Taiwan should strive to maintain its hard-won, positive image in France, which has a deeper understanding and wider coverage of the nation’s situation, Representative to France Francois Wu (吳志中) said.
Wu made the remark in an interview with the Chinese-language Liberty Times (the sister paper of the Taipei Times) that was posted online yesterday.
Speaking about the change in Taiwan’s image in France in recent years, Wu, who has served as Taiwan’s envoy to Paris since 2018, said that French media report about Taiwan almost 24 hours a day.
Photo: Chen Yu-jui, Taipei Times
These reports include Taiwan’s successful experience in tackling the COVID-19 pandemic, its quick response in manufacturing and providing masks to Europe and the US, and the importance of Taiwan in the semiconductor industry, he said.

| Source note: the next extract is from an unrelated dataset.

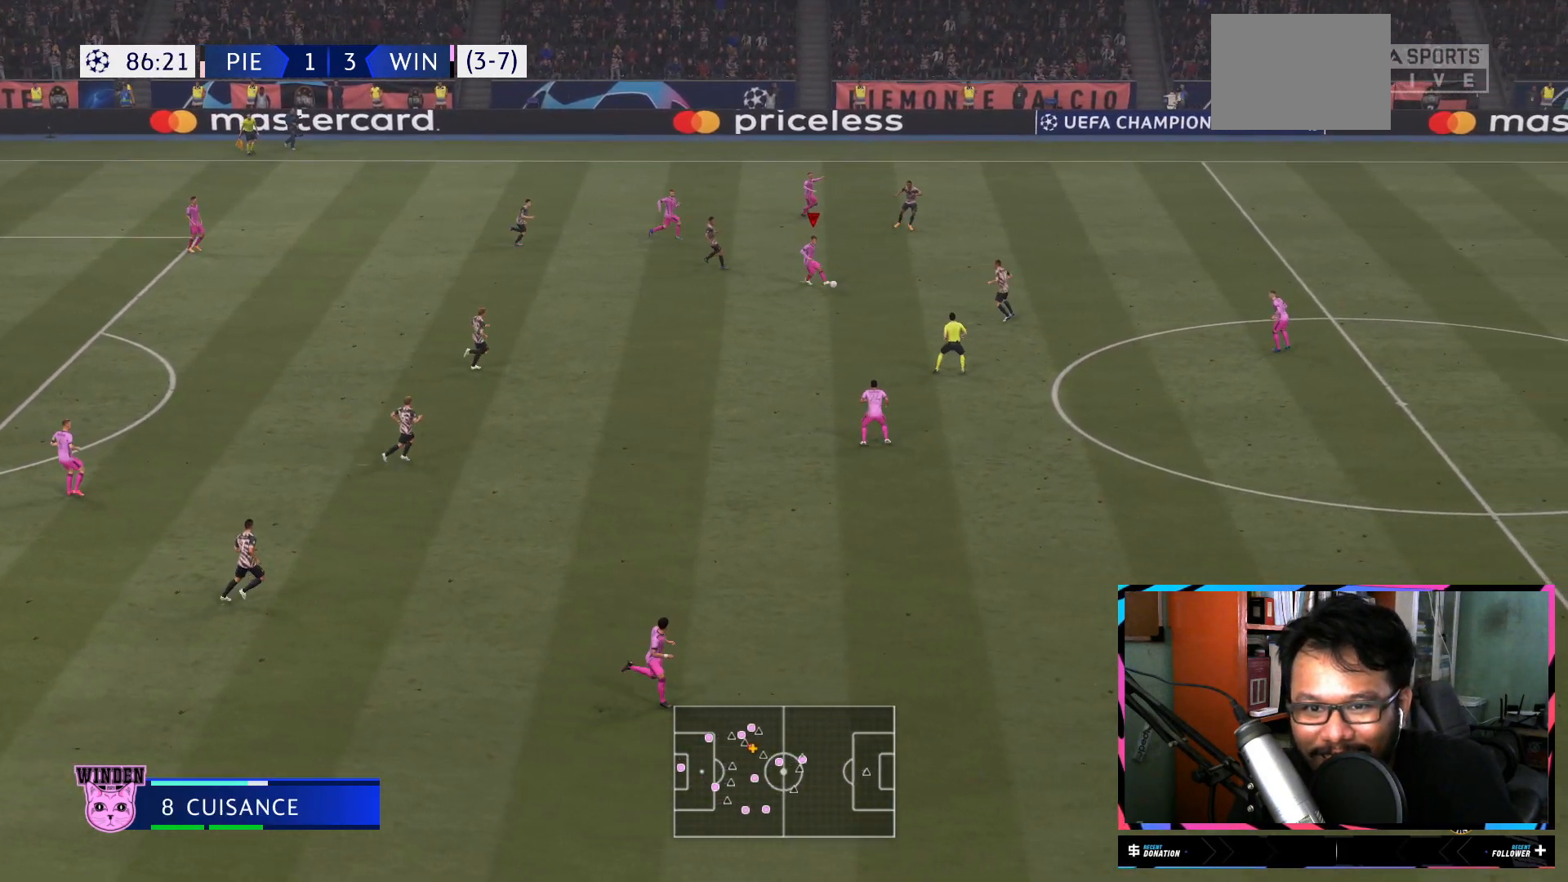
{"buttons": ["R2"], "left_stick": "down-right", "right_stick": "center", "events": [[250, "R2", "down"]]}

“Everyone suddenly saw and heard about Taiwan, and most of the reports were positive. They also knew that Taiwan was bullied by bullies every day,” he said.
French President Emmanuel Macron’s appointment of his former Africa adviser, Franck Paris, as the new director of the French Office in Taipei shows the importance that Paris places on the Indo-Pacific region, Wu said.
Moreover, France earlier this month passed a defense budget in which it pledged to defend freedom of navigation in the Taiwan Strait and the South China Sea, he said.
The world is standing with Taiwan to safeguard regional peace and deter China, because it is also in its interest to maintain peace in the Taiwan Strait, he said.
On the business front, Taiwanese electric vehicle battery maker ProLogium Technology Co in May announced that it would invest 5.2 billion euros (US$5.7 billion) to build a gigafactory and research and development center in Dunkirk, with the French government providing an initial subsidy of 1.5 billion euros, Wu said.
Antoine Bondaz, director of the Taiwan Program at the Paris-based Foundation for Strategic Research, said that size of the Taiwanese investment is equivalent to half of the total investment of all companies from China and Hong Kong of 11.7 billion euros in the past 25 years.
“I hope political leaders are aware of the facts presented by these data,” he said.
Taiwan’s strength in economy and trade, public health, democracy and freedom has made the nation an inspiring story, Wu said.
While Taiwan’s visibility has been heightened, China’s image in France has been tarnished by its “wolf warrior diplomacy,” intimidating military exercises, erosion of democracy in Hong Kong, labor camps in Xinjing and destruction of Tibetan culture, Wu said.
Taiwan should maintain its hard-won image, he said.
If Taiwan were one day to side with Beijing under Chinese President Xi Jinping’s (習近平) rule, countries that had taken actions to support Taiwan would not want to risk facing China’s retaliation again, he said.
France is not “anti-China,” but, like many others, hopes China can be peaceful, contribute to humanity and respect different voices instead of building up its military to threaten others, he said.